In an effort to shake his party’s reputation as a rich man’s plaything, Mr. Riahi recently dropped by a Tunis slum in his chauffeured Porsche Cayenne, making a videotaped visit to the home of Aouiha Mimouni. Elderly, nearly deaf and unable to remember her own age, she was sitting on a frayed mattress on the cement floor of her dark, unheated room.
After he left the building, Ms. Mimouni said she had no idea who he was or why he had come.
Ennahda’s main rival, the Progressive Democratic Party, has also advertised heavily on billboards around the country in a full Western-style political campaign rivaling Mr. Riahi’s. In the final rallies, the party’s leaders publicly thanked but did not name the Tunisian businesspeople who it said had paid for its lavish campaign.

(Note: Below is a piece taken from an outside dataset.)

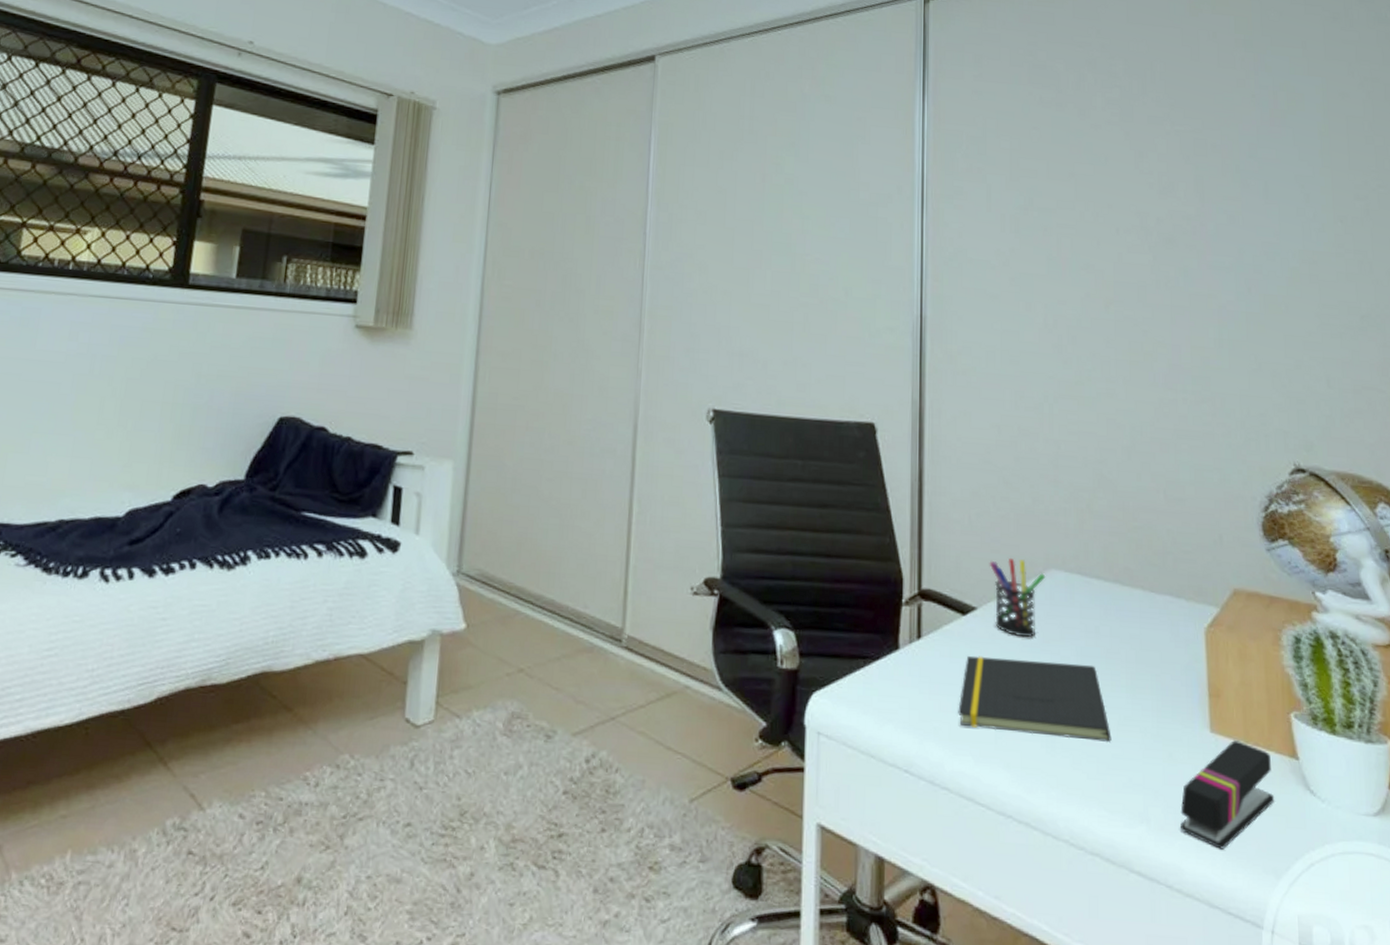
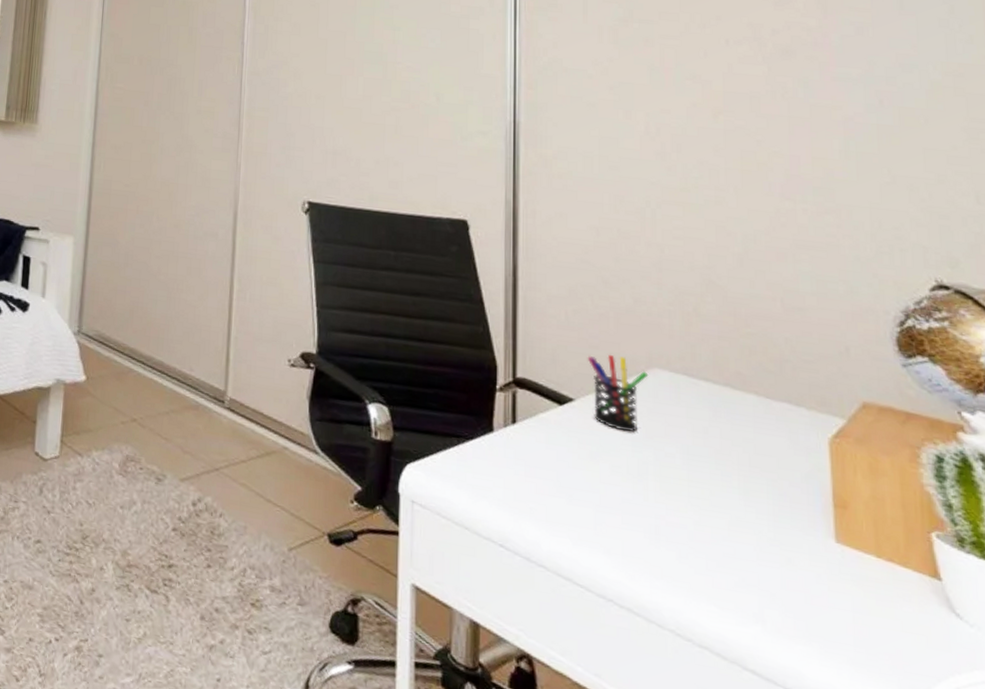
notepad: present [958,655,1112,743] -> none [555,443,722,542]
stapler: present [1180,740,1275,850] -> none [801,553,913,661]

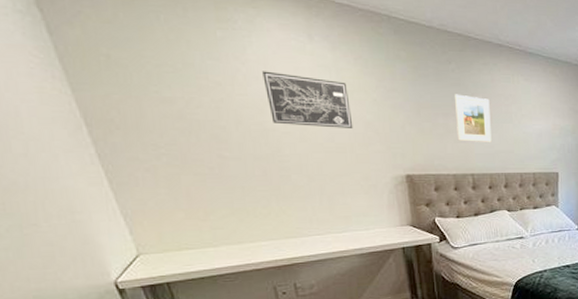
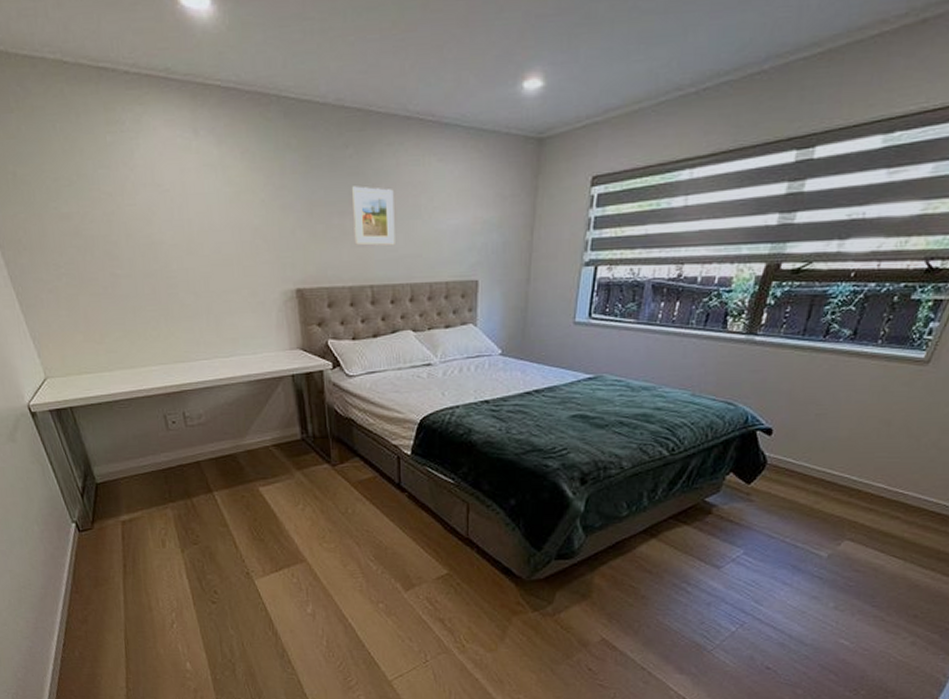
wall art: present [262,71,353,128] -> none [150,176,240,237]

But Tunisian radio programs have carried testimonies of former party members who said they defected because of its financial reliance on people who profited under Mr. Ben Ali’s corrupt government. And as the party’s lead candidate, a lawyer in a well-worn glen-plaid suit, tried to hand out fliers on the streets of the hard-pressed town of Kasserine, some said they doubted the party’s credibility.
“All these guys are ex-R.C.D.,” Hasan Guermit, 24 and unemployed, referring to the former governing party. “They come to the martyrs’ neighborhood to get out votes, but then they will turn against us.” He said he was leaning toward Ennahda.